Inmate being held in segregation found dead in Maryland women's prison

A 29-year-old inmate being held in segregation at the Maryland Correctional Institution for Women in Jessup was found dead over the weekend after apparently committing suicide, officials confirmed.

Emily Butler, who was serving a 14-year sentence out of Somerset County, was found unresponsive in her cell about 11 a.m. Sunday, said Gerard Shields, a spokesman for the prison system.

An officer making rounds noticed the window of her cell was covered, which is not permitted. He called for Butler and heard no answer, and when officers entered, they found her unresponsive, Shields said. Butler was pronounced dead at the scene.

An autopsy has been completed, but Shields said the agency would not be disclosing its findings because an investigation was continuing.
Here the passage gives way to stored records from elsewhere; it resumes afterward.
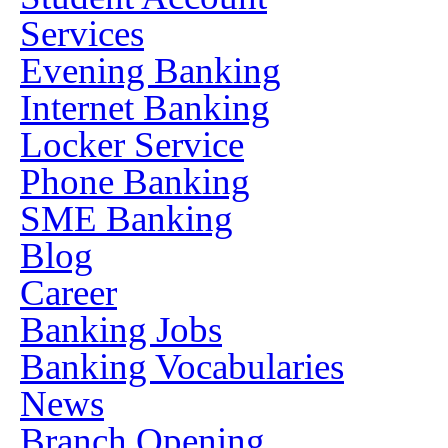
Services
Evening Banking
Internet Banking
Locker Service
Phone Banking
SME Banking
Blog
Career
Banking Jobs
Banking Vocabularies
News
Branch Opening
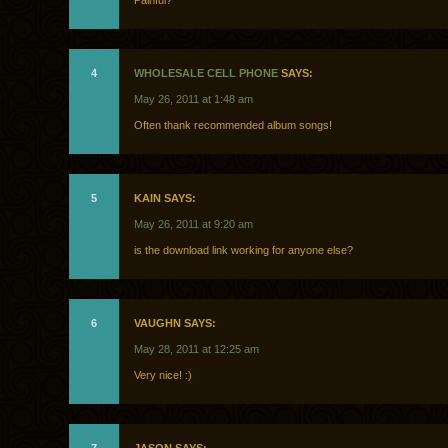
Painful?
4
WHOLESALE CELL PHONE
SAYS:
May 26, 2011 at 1:48 am
Often thank recommended album songs!
5
KAIN SAYS:
May 26, 2011 at 9:20 am
is the download link working for anyone else?
6
VAUGHN SAYS:
May 28, 2011 at 12:25 am
Very nice! :)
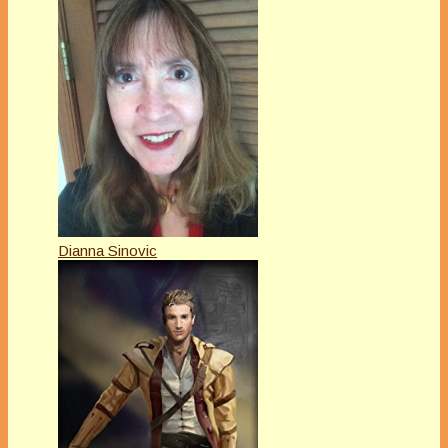
Dianna Sinovic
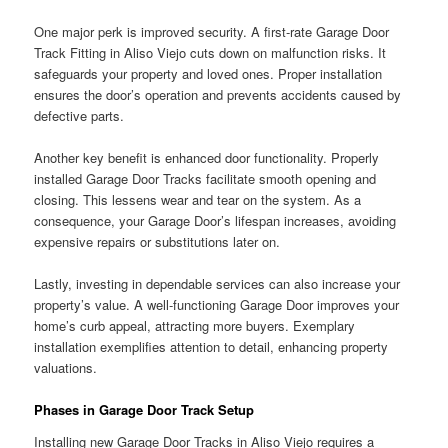
One major perk is improved security. A first-rate Garage Door
Track Fitting in Aliso Viejo cuts down on malfunction risks. It
safeguards your property and loved ones. Proper installation
ensures the door’s operation and prevents accidents caused by
defective parts.
Another key benefit is enhanced door functionality. Properly
installed Garage Door Tracks facilitate smooth opening and
closing. This lessens wear and tear on the system. As a
consequence, your Garage Door’s lifespan increases, avoiding
expensive repairs or substitutions later on.
Lastly, investing in dependable services can also increase your
property’s value. A well-functioning Garage Door improves your
home’s curb appeal, attracting more buyers. Exemplary
installation exemplifies attention to detail, enhancing property
valuations.
Phases in Garage Door Track Setup
Installing new Garage Door Tracks in Aliso Viejo requires a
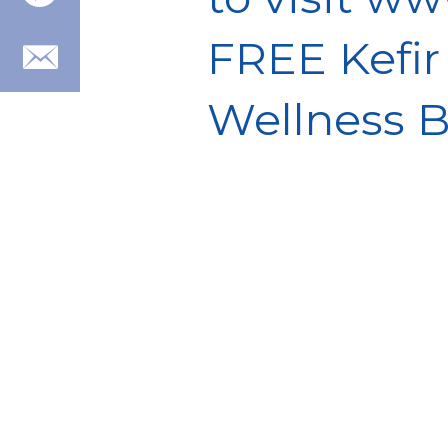
FREE Kefir
Wellness B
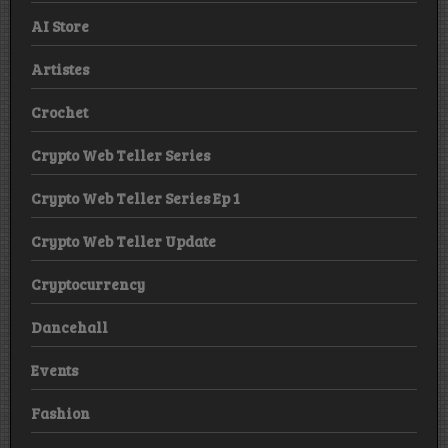
AI Store
Artistes
Crochet
Crypto Web Teller Series
Crypto Web Teller Series Ep 1
Crypto Web Teller Update
Cryptocurrency
Dancehall
Events
Fashion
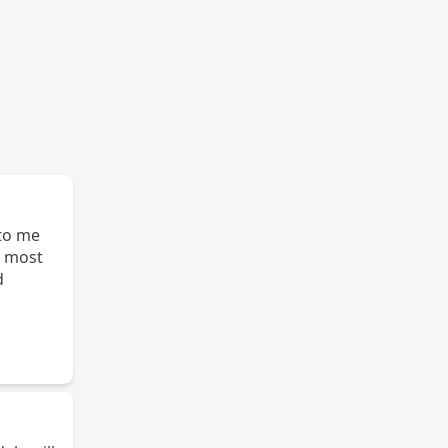
e most
d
The prison system is required to report annual figures on segregation of inmates. Data for fiscal year 2016 show there were four suicides across the prison system, two of which involved inmates on restrictive housing and two who were on disciplinary segregation.

Julie Magers, coalition leader with the Maryland Prisoners’ Rights Coalition, said Maryland uses solitary confinement at about twice the national average. She said mentally ill inmates “fare worse.” The suicides are “clear indications and evidence that systemic reform is drastically needed for both mental health care and the use of solitary confinement within our correctional facilities,” she said.

“It is widely proven that the current practices of solitary confinement are extremely harmful and oftentimes counterproductive, especially for those with mental health issues, and it has also been shown that mental health care within the system is lacking and drastically in need of improvement,” she said. “If this particular incident proves that it was a result of these practices, then it is just one more example of the dire need for reform.”

Shields said Butler was serving time for a theft scheme case. Court records show her sentence in that case was suspended, and she was serving time for a second-degree arson case in which she had been on probation.